Большая палата с двухэтажными койками, на нижней тяжелораненые. Гипс в то время накладывали прямо на открытую рану, через него просачивались кровь и гной, и запах в палате был соответствующий. Один раненый лежал с сильным ожогом ноги. У него над ногой был шатер из простыни, под которым над открытым ожогом горела лампа свечей в 500, чтобы ожог сушился, но для раненого ничего приятного в этом не было. Некоторые часто просили у медсестер сделать укол морфия для снятия боли.

Я написал домой и через некоторое время приехал отец с распоряжением о переводе меня в Москву. Привез он также водку, на случай если надо было бы дать кому-нибудь для подмазки. Этого не потребовалось и он передал водку мне. В палате мы быстро её разлили. Я дал стакан раненому в обе ноги. Он выпил, у него почти сразу пропала боль, он просто плакал от облегчения и говорил, какое счастье, спасибо, ты дал хоть немного отдохнуть.
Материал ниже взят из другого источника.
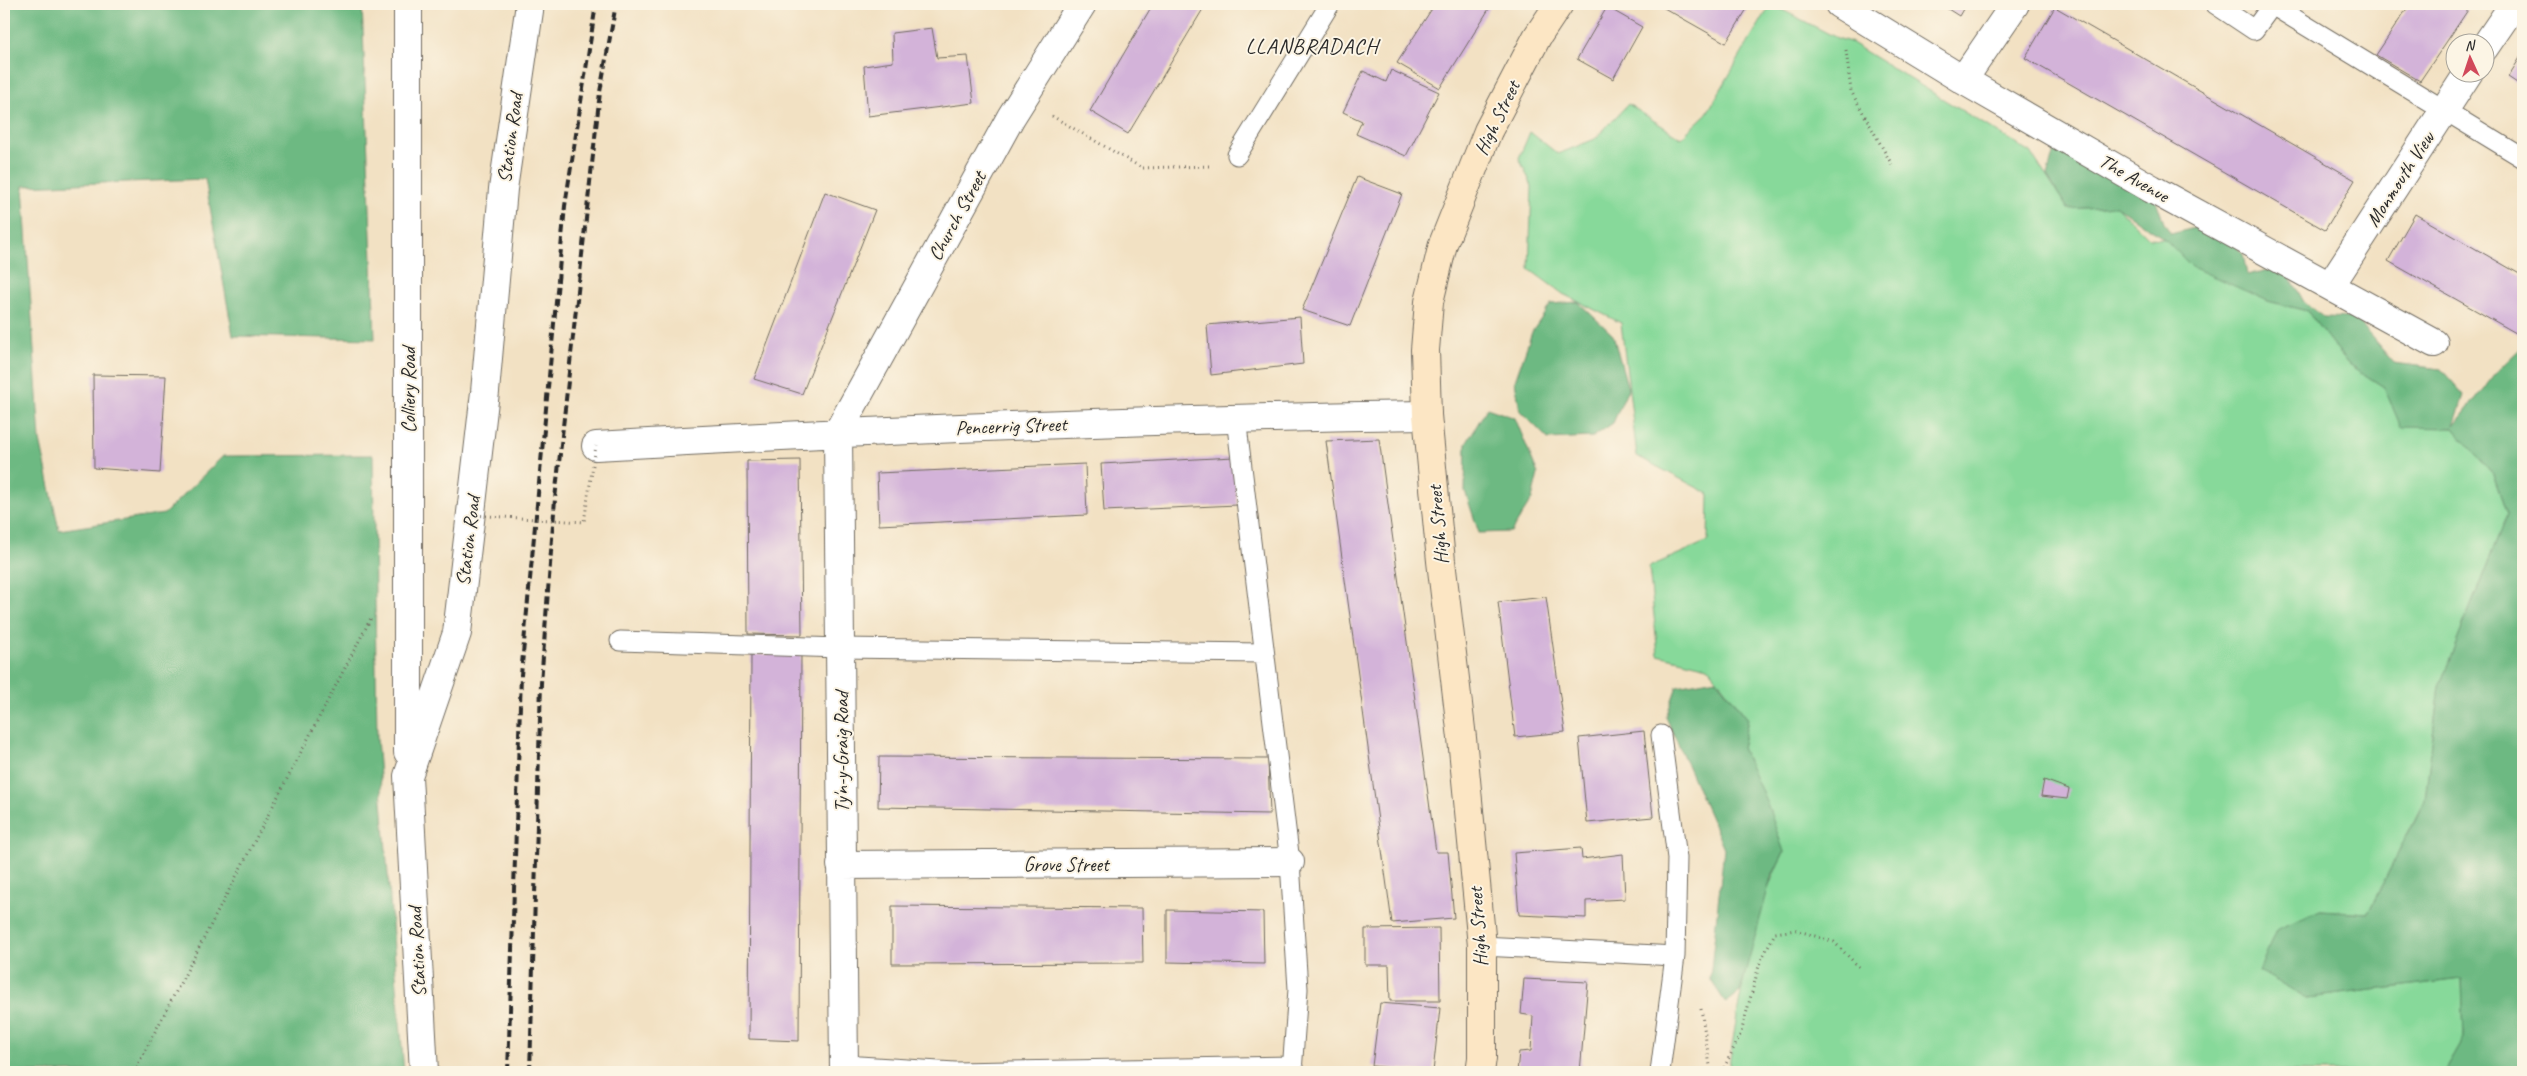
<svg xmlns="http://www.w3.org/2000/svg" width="2527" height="1076" font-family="Caveat,sans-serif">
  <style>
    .green { fill: #87d99a; stroke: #598262 }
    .forest { fill: #6db982; stroke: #4c7256 }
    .building { fill: #d3b3d9 }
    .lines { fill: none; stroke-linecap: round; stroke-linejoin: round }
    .lane-casing { stroke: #716b60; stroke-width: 21 }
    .street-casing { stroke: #716b60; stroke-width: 30 }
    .secondary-casing { stroke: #716b60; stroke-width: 30 }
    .path { stroke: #716b60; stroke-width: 3; stroke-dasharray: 1 4; stroke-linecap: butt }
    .lane { stroke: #fff; stroke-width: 19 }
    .street { stroke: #fff; stroke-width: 28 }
    .secondary { stroke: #fce6c4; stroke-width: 28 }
    .rail { stroke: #2b2b2b; stroke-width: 4; stroke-dasharray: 8 4; stroke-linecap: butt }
    .path-bridge { stroke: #716b60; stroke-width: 3; stroke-dasharray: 1 4; stroke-linecap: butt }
    .labels { text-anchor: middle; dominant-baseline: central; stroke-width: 4; stroke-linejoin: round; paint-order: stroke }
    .street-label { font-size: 20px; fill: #2b2b2b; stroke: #fcf5e5 }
    .quarter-label { font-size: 22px; letter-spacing: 1px; fill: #2b2b2b; stroke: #fcf5e5 }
  </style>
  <rect width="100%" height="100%" fill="#fcf5e5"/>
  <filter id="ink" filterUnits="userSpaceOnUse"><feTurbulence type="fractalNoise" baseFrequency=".02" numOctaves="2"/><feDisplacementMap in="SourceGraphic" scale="10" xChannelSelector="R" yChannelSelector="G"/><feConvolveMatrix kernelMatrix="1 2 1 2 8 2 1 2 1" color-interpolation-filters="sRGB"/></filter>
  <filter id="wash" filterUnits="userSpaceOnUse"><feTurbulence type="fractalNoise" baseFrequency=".0096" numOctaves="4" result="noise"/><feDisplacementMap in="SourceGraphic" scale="20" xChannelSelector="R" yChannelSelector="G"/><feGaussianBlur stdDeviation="1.12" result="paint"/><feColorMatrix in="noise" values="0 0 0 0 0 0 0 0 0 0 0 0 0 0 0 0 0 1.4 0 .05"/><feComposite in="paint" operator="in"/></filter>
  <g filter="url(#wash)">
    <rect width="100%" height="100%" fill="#f2e1c3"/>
    <path class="green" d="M 1771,4 L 1837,38 L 1850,42 L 2031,153 L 2068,209 L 2116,206 L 2149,238 L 2166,239 L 2268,301 L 2307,311 L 2348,364 L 2384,387 L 2401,426 L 2453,428 L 2493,474 L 2507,514 L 2439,687 L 2425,799 L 2368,913 L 2320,910 L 2307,998 L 2462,979 L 2464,1039 L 2445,1072 L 1728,1072 C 1739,1001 1751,917 1784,852 L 1742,748 L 1748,719 L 1708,667 L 1658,655 L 1649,567 L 1708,541 L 1709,494 L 1637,456 L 1621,323 L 1563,294 L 1529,269 L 1532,186 L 1519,158 L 1530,132 L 1558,154 L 1595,139 L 1628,104 L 1681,138 L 1707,113 Z"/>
    <path class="forest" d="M 4,4 L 362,4 L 375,339 L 233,336 L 205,179 L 23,186 L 40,440 L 59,530 L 164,514 L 223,456 L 373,455 L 377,739 L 404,1072 L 4,1072 Z
      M 2055,147 L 2152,189 L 2164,223 L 2171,234 L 2214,223 L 2243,254 L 2247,275 L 2284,266 L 2304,302 L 2324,317 L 2355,318 L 2394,363 L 2441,369 L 2464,395 L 2454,426 L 2500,368 L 2523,346 L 2523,1072 L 2445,1072 L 2464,1039 L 2462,979 L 2307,998 L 2259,971 L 2276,930 L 2320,910 L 2368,913 L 2425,800 L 2439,687 L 2507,514 L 2493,474 L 2453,428 L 2401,427 L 2384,387 L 2348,364 L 2307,311 L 2268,301 L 2192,267 L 2166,240 L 2116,206 L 2068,209 L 2047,176 Z
      M 1578,302 L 1613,335 L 1628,389 L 1613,423 L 1593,437 L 1548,439 L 1520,411 L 1515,381 L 1532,332 L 1551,304 Z
      M 1487,408 L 1515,418 L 1538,474 L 1532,499 L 1511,532 L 1479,533 L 1465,491 L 1466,444 Z
      M 1716,679 L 1748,719 L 1742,748 L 1767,803 L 1784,852 L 1771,878 L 1740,992 L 1726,1003 L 1710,979 L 1724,848 L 1666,717 L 1677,686 Z"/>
    <g id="blocks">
      <path class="building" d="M 1153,4 L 1206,4 L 1128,134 L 1090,111 Z
        M 1435,4 L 1492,4 L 1440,88 L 1397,63 Z
        M 1657,4 L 1750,4 L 1726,43 Z
        M 1940,4 L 1966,4 L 1959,16 Z
        M 2410,4 L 2472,4 L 2420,81 L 2376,55 Z
        M 1607,7 L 1642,27 L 1613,79 L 1577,59 Z
        M 2055,7 L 2355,180 L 2325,230 L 2025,58 Z
        M 932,28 L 937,58 L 968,56 L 974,103 L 868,116 L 864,66 L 893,62 L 892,33 Z
        M 2523,53 L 2523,87 L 2508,77 Z
        M 1391,70 L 1439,92 L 1406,156 L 1356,134 L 1362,121 L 1343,112 L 1363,71 L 1386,82 Z
        M 1357,177 L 1402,194 L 1350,326 L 1302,310 Z
        M 825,192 L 875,210 L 802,394 L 754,379 Z
        M 2415,214 L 2523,276 L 2523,337 L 2388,261 Z
        M 1300,317 L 1303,364 L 1211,375 L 1207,325 Z
        M 93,375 L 166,376 L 160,473 L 94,468 Z
        M 1379,439 L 1436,852 L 1448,852 L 1454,918 L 1392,923 L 1326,441 Z
        M 1234,457 L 1237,505 L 1104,511 L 1101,464 Z
        M 800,460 L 802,635 L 748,634 L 747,461 Z
        M 1085,464 L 1087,515 L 879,525 L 877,473 Z
        M 1546,597 L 1565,732 L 1515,737 L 1498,602 Z
        M 801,653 L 799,1041 L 749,1039 L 751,655 Z
        M 1644,731 L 1653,817 L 1587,823 L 1579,738 Z
        M 879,757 L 1268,759 L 1270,814 L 878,807 Z
        M 2044,780 L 2069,789 L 2067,799 L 2041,796 Z
        M 1581,848 L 1582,859 L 1623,854 L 1625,899 L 1586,901 L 1586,918 L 1519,915 L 1514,853 Z
        M 892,906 L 1142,908 L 1143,963 L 892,964 Z
        M 1167,910 L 1263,912 L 1264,964 L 1167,962 Z
        M 1439,928 L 1440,1001 L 1390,1001 L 1389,965 L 1365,965 L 1365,929 Z
        M 1524,979 L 1588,982 L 1580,1072 L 1517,1072 L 1519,1052 L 1531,1051 L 1533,1016 L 1521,1014 Z
        M 1380,1003 L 1440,1008 L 1433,1072 L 1372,1066 Z"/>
    </g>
  </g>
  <g filter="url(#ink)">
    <use href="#blocks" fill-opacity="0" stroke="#716b60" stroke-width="1"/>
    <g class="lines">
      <g class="lane-casing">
        <path id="lane" d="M 2215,4 L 2254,30 L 2273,4
          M 2272,5 L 2523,158
          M 1237,155 L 1330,4
          M 1236,418 L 1290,862 L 1298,989 L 1292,1072
          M 620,641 L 840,648 L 1264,653
          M 1661,735 L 1677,858 L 1675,956
          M 1482,946 L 1675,956 L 1660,1072
          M 843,1065 L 955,1072 L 1293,1066"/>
      </g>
      <g class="street-casing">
        <path id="street" d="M 408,4 L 408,752
          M 1839,4 L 1963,80 L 2152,189 L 2434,343
          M 2484,48 L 2514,4
          M 1963,80 L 2015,4
          M 2330,286 L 2469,72
          M 596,446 C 873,430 1150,419 1427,415
          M 841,865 L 1290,862
          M 424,1072 L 408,776 L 457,633 L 485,392 L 503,189 L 530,4
          M 844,1072 L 838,432 L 1011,117 L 1082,4"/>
      </g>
      <g class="secondary-casing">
        <path id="secondary" d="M 1480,1072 L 1482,1058 L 1482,946 L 1462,738 L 1441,561 L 1427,415 L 1425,350 L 1429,302 L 1443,244 L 1488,131 L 1537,37 L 1559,4"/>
      </g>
      <path class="path" d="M 1846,50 L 1851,91 L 1892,165
        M 1052,116 L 1142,168 L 1209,166
        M 1701,1009 L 1711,1072
        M 134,1072 L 371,618
        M 1722,1072 L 1741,1033 L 1760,962 L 1775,933 L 1796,930 L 1834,942 L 1860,968"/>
      <use href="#lane" class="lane"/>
      <use href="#street" class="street"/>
      <use href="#secondary" class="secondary"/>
      <path class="rail" d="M 508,1072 L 521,675 L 565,206 L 596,4
        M 530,1072 L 541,683 L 555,499 L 600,92 L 616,4"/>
      <path class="path-bridge" d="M 471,515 L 584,522 L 596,446"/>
    </g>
  </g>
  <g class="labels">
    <g class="street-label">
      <text transform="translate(1497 118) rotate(-64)">High Street</text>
      <text transform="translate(510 138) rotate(-82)">Station Road</text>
      <text transform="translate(2134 178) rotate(30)">The Avenue</text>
      <text transform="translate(2400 179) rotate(-57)">Monmouth View</text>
      <text transform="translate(957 216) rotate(-61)">Church Street</text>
      <text transform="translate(408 390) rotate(-90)">Colliery Road</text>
      <text transform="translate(1011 426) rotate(-2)">Pencerrig Street</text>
      <text transform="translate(1438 525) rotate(-95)">High Street</text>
      <text transform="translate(468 541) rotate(-83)">Station Road</text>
      <text transform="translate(841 752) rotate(-90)">Ty'n-y-Graig Road</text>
      <text x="1066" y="864">Grove Street</text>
      <text transform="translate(1478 927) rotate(-94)">High Street</text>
      <text transform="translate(417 952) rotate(-93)">Station Road</text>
    </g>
    <g class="quarter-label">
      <text x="1312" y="46">LLANBRADACH</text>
    </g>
  </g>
  <rect width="2527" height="1076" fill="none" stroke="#fcf5e5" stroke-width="20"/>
  <g transform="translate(2470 58) rotate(357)"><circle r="24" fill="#fcf5e5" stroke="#a8a49b"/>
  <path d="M0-4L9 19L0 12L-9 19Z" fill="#d1495b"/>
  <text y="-8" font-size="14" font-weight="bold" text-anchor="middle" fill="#2b2b2b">N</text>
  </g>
</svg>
На следующее утро выдали костыли и направление в Москву, с сопровождающим, в данном случае с отцом. По прибытии мы сразу поехали домой и только на следующий день в предписаный госпиталь ЭГ 3404. В другом московском эвакогоспитале в это время военным комиссаром был мой дядя Миша Россовский. Дядю Мишу в начале войны сразу призвали в армию и, как бывшему секретарю райкома, дали звание майора и комиссара части на фронте. Он получил ранение, после чего был направлен комиссаром в госпиталь. Мне быстро устроили еще один перевод, теперь уже в его ЭГ 5330, который находился в бывшем школьном здании где-то в Сокольниках (во время войны много школьных зданий были переоборудованы в военные госпитали). Там я подружился с Юрой Шарикяном, который на фронте потерял руку по самое плечо. Отец его был директором ЦДРИ (Центральный дом работников искусств).

В госпитале я услышал о вторжении американских войск в Нормандию, а 21 июня был выписан и признан "ограниченно годным по I степени с переосвидетельствованием через три месяца". На фронт, таким образом, я не пошел, но и в запас не уволили. Тут опять на помощь пришел совинформбюровский полковник Болтин.

Он посоветовал, учитывая мое знание английского языка, попытаться попасть в Военный институт иностранных языков (ВИИЯКА), где готовят военных переводчиков.

Начальником института был генерал-майор Биязи. ВИИЯКА в то время находился на Котельнической набережной в здании общежития Текстильного института.

Меня зачислили на 3-й курс Первого факультета (европейские языки, начальник факультета полковник Яхно, армейский офицер, никак не связанный с лингвистикой).

ВИИЯКА в то время числился в ведомстве Главного разведуправления. Мы шутили: "Я не вру, что я в ГРУ".

Английской секцией факультета заведовала профессор Зоя Михайловна Цветкова, коллега мамы по МГПИИЯ, которой присвоили звание майора административной службы. Среди других преподавателей были профессор Таубе, который в институте иностранных языков снизил маме оценку за ее американское произношение, и Наташа Янковская, сестра моего приятеля из англо-американской школы Джорджа.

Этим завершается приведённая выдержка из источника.